**Set of tasks**
- a) Could you shorten the paragraph beginning "The total distance covered by the police" in the IBM speed problem below while keeping its main facts?
- b) How would you put this sentence from the IBM speed problem below into Spanish: "Policeman had started late by 30 minutes and took 2 hours to catch the running thief."
- c) Could you extend the IBM speed problem below, starting after its last line?

### IBM Sample Problem Using Speed

**Question 1**

A policeman starts chasing a thief 30 minutes after the thief had run from a spot. With an average speed of 20km per hour, he takes 2 hours to catch the thief. What is the average speed of the thief?

a)16km/hr b)25km/hr c)24km/hr d)18km/hr

**Answer :**a)16km/hr

Solution:

As given, the average speed of the policeman = 20km/hr.

He takes 2 hours to catch the thief, so from formula, "distance = speed x time" we have

The total distance covered by the police to catch the thief = 20 x 2 = 40 km (This value is also equal to the distance run by thief before being caught by Police.)

Policeman had started late by 30 minutes and took 2 hours to catch the running thief.

Above means that the thief takes (30minutes + 2 hours =) 5/2 hours to reach 40km.

So the speed of the thief = 40/(5/2) = 40 x 2 / 5 = 16 km/hr.

Hence the answer is 16km/hr.

**Recorded information**
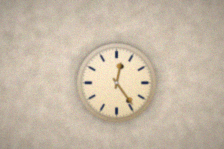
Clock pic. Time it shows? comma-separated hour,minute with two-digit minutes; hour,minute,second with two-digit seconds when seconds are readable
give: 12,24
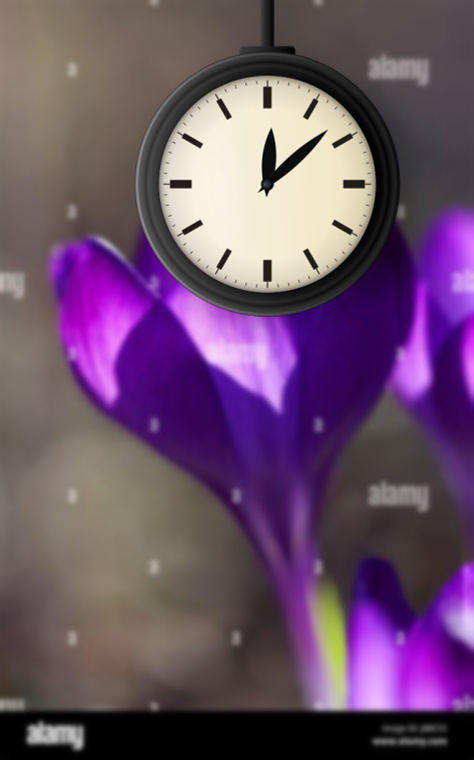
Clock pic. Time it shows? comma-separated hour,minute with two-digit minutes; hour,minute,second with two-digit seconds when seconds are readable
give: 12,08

**Results of the exercise**
- a) The policeman covers 20 x 2 = 40 km to catch the thief. The thief also runs this distance before being caught.

- b) El policía había empezado 30 minutos tarde y tardó 2 horas en atrapar al ladrón que huía.

- c)
**Question 2**

From a particular spot, Tom started to chase Jerry which had left the spot before 30 minutes. Tom ran across a highway and three streets. After travelling 1 hour Tom met Jerry at a distance if 120 meters. Find the ratio of the speed of Tom to that of Jerry.

a)X=2,Y=1 b)X=3,Y=2 c)X=5,Y=2 d)X=4,Y=3

**Answer :**b)X=3,Y=2

Solution :

**Part :1**To find the speed of Tom

As given in the question, the total time taken by Tom = 1 hour and

The total distance = 120 meters = 0.12 km

Now, the speed of Tom = distance / time = 0.12 / 1 = 0.12km/hr

**Part :2**To find the speed of Jerry

The total time taken by Jerry = 30 minutes + 1 hour = 3/2 hour

Distance = 0.12km

Then, the speed of Jerry = 0.12/(3/2) = 0.08km/hr.

**Part :3**To find the ratio of the speed of Tom to that of Jerry

Based on part 1 and 2, ratio of the speed of Tom and Jerry = 0.12:0.08 = 3:2

**Question 3**

A call taxi started from certain place A at 7.00am. The taxi reached its destination, waited there for 30 minutes and returned back to A. The destination is 100 meters from A. The speed of the taxi is 50 meters per hour. In return journey, taxi travels with 20% greater speed (as compared to onward journey speed). At what time it will return to A?

a)11.00am b)11.10am c)11.20am d)12.10pm

**Answer :**b)11.10am

Solution:

From the question, the distance between A and the destination is 100 meters and speed of the taxi is 50mph.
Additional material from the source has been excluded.